In the second half of the 50s - 60s Leont'ev formulated theses on the systemic structure of the psyche, as well as on the unity of practical and “internal”, mental activity. In fact, we are talking about a single activity that can move from an external, expanded form to an internal, curtailed (interiorization), and vice versa (exgerization), can simultaneously include mental and external (extracerebral) components. In 1959, the first edition of Leontiev's book "Problems of the Development of the Mind" was published, summarizing the results of these studies.

In the 60s and 70s, Leontyev continued to develop the so-called activity approach or "general psychological theory of activity." He uses the apparatus of activity theory to analyze perception, thinking, mental reflection in the broad sense of the word.

At the end of the 60s, Leontyev turns to the problem of personality, considering it within the framework of a system that unites activity and consciousness. In 1975 Leontyev's book “Activity. Consciousness.
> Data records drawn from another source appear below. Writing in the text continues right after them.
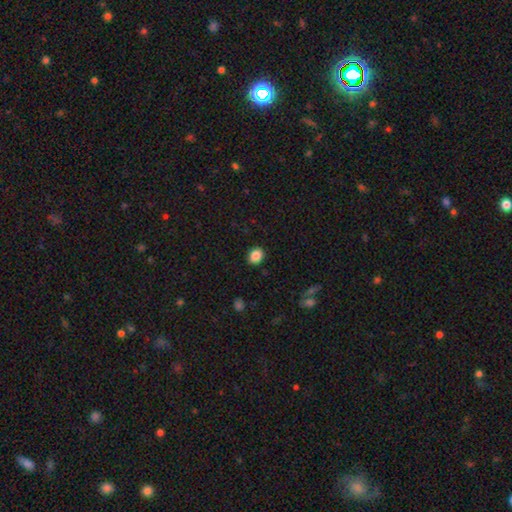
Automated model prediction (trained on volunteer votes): The model was most divided on "how rounded": round: 52%, in between: 47%, cigar-shaped: 1%. More confident: merging — none (89%); smooth or featured — smooth (87%).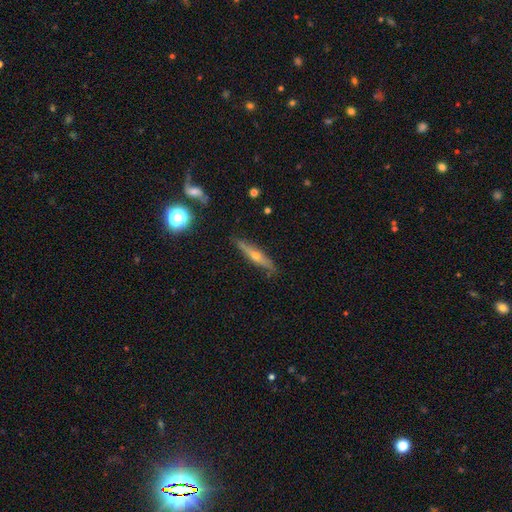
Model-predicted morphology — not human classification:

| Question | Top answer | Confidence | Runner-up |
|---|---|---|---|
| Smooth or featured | featured or disk | 65% | smooth (27%) |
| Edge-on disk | yes | 92% | no (8%) |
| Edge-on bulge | rounded | 88% | none (9%) |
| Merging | none | 84% | minor disturbance (12%) |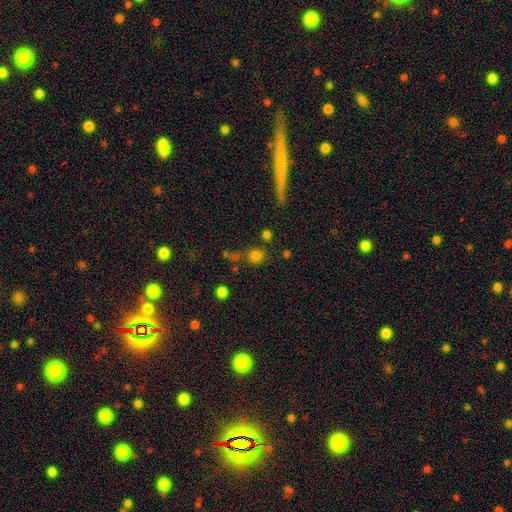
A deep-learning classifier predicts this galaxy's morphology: Q: Smooth or featured?
A: smooth (74%); runner-up: star or artifact (18%)
Q: How rounded?
A: round (86%); runner-up: in between (13%)
Q: Merging?
A: none (65%); runner-up: merger (17%)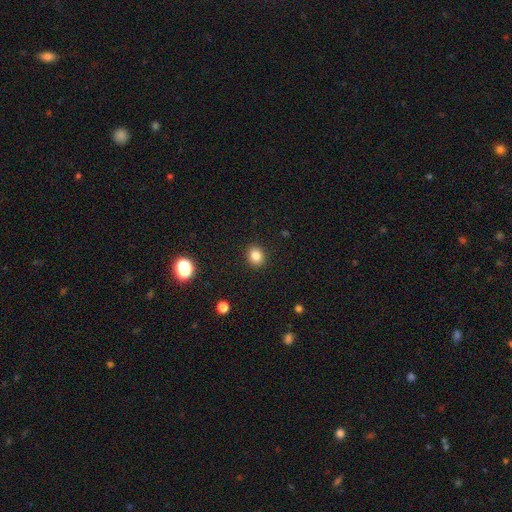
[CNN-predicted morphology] A smooth galaxy with no disk features (82%) that is round (71%). Merging: none (91%).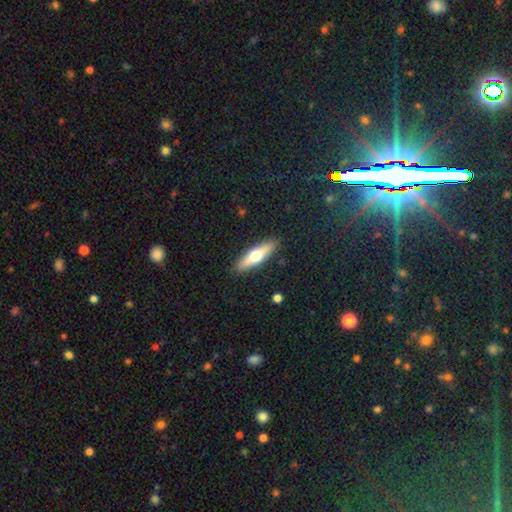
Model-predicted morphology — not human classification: Smooth or featured? smooth (52%)
How rounded? cigar-shaped (66%)
Merging? none (89%)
Personality ", in which he seeks" to comprehend the categories that are most important for building an integral system of psychology as a concrete science of the generation, functioning and structure of the mental reflection of reality, which mediates the life of individuals "(p. 12). The category of activity is viewed as a way of overcoming the "postulate of immediacy" of the influence of external stimuli on the individual psyche, which has found its most complete expression in the behaviorist formula "stimulus - response". The key feature of activity is its objectivity, in the understanding of which Leontiev relies on the ideas of Hegel and early Marx. Consciousness is that which mediates and regulates the activity of the subject. It is multidimensional. In its structure, there are 3 main components: sensory tissue, which serves as material for building a subjective image of the world, the meaning that connects individual consciousness with social experience or social memory, and personal meaning, which expresses the connection between consciousness and the real life of the subject. The starting point for the analysis of personality is also activity, or rather, a system of activities that carry out various relations of the subject with the world. Their hierarchy, or rather, the hierarchy of motives or meanings, sets the structure of a person's personality.
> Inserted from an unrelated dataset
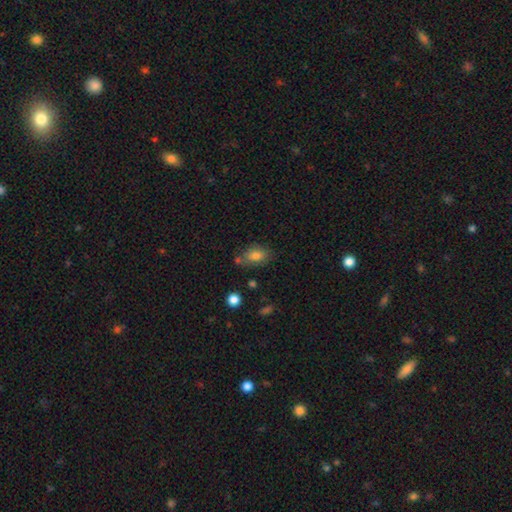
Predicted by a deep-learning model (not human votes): The model was most divided on "merging": none: 67%, minor disturbance: 18%, merger: 10%, major disturbance: 5%. More confident: how rounded — in between (80%); smooth or featured — smooth (80%).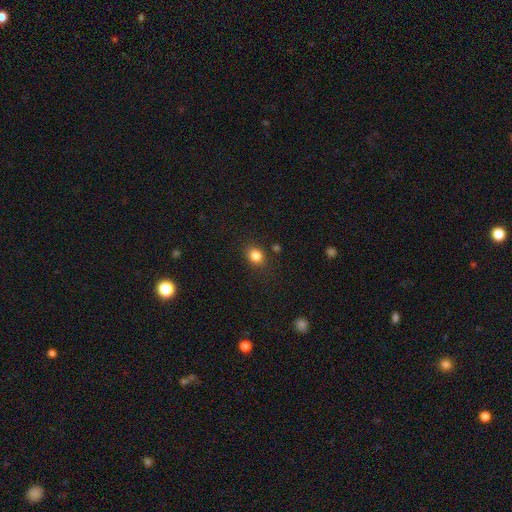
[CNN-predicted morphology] Smooth or featured? Predicted: smooth (p=0.84). How rounded? Predicted: round (p=0.59). Merging? Predicted: none (p=0.84).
In the 70s, Leontyev again turned to the problems of perception and mental reflection, using as the key concept of the image of the world, behind which is, first of all, the idea of ​​the continuity of the perceived picture of reality. It is impossible to perceive a separate object without perceiving it in the integral context of the image of the world. This context ultimately guides the process of perception and recognition. Leontiev created his own school in psychology, his work had a noticeable influence on philosophers, educators, culturologists and representatives of other humanities. In 1986, the International Society for Activity Theory Research was established.

D. A. Leontiev, A. A. Leontiev

Russian philosophy. Encyclopedia. Ed. the second, modified and supplemented. Under the general editorship of M.A. Olive. Compiled by P.P. Apryshko, A.P. Polyakov. - M., 2014, p. 327-328.

Read on:

Philosophers, Lovers of Wisdom (Biographical Index).

Compositions:

Memory development. M., 1931;

Recovery of movement. M., 1945 (in co-authorship);

Problems of the development of the psyche. M., 1959, 1965, 1972.1981;

Activity. Consciousness. Personality. M .; 1975, 1977;

Fav. psychological productions: In 2 t. M., 1983;

Philosophy of Psychology. M., 1994;

Lectures on general psychology. M., 2000;

The Formation of Activity Psychology: Early Work. M., 2003.

Literature:

A. N. Leont'ev and modern psychology / Ed. A. V. Zaporozhets and others. M .: Publishing house of Moscow State University, 1983;

A. N. Leontiev // Psychology: Biographical bibliographic dictionary / Ed. N. Sheehy, E. J. Chapman, U, A. Conroy. Saint Petersburg: Eurasia, 1999.